Edit the text read from the pictures in the records below by replacing every "Nga" with "Liên bang Nga" and changing nothing else. Leave the pictures out of your answer.
***
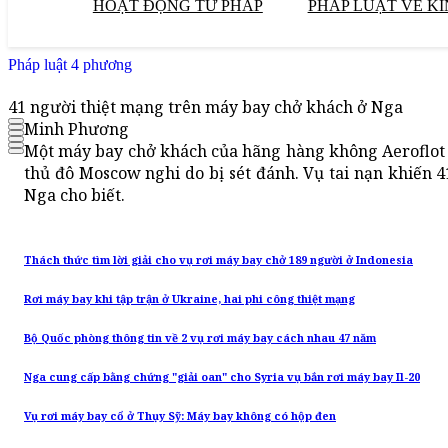
HOẠT ĐỘNG TƯ PHÁP
PHÁP LUẬT VỀ KI
Pháp luật 4 phương
41 người thiệt mạng trên máy bay chở khách ở Nga
Minh Phương
Một máy bay chở khách của hãng hàng không Aeroflot 
thủ đô Moscow nghi do bị sét đánh. Vụ tai nạn khiến 4
Nga cho biết.
Thách thức tìm lời giải cho vụ rơi máy bay chở 189 người ở Indonesia
Rơi máy bay khi tập trận ở Ukraine, hai phi công thiệt mạng
Bộ Quốc phòng thông tin về 2 vụ rơi máy bay cách nhau 47 năm
Nga cung cấp bằng chứng "giải oan" cho Syria vụ bắn rơi máy bay Il-20
Vụ rơi máy bay cổ ở Thụy Sỹ: Máy bay không có hộp đen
***
**Exercise answer**
HOẠT ĐỘNG TƯ PHÁP
PHÁP LUẬT VỀ KI
Pháp luật 4 phương
41 người thiệt mạng trên máy bay chở khách ở Liên bang Nga
Minh Phương
Một máy bay chở khách của hãng hàng không Aeroflot 
thủ đô Moscow nghi do bị sét đánh. Vụ tai nạn khiến 4
Liên bang Nga cho biết.
Thách thức tìm lời giải cho vụ rơi máy bay chở 189 người ở Indonesia
Rơi máy bay khi tập trận ở Ukraine, hai phi công thiệt mạng
Bộ Quốc phòng thông tin về 2 vụ rơi máy bay cách nhau 47 năm
Liên bang Nga cung cấp bằng chứng "giải oan" cho Syria vụ bắn rơi máy bay Il-20
Vụ rơi máy bay cổ ở Thụy Sỹ: Máy bay không có hộp đen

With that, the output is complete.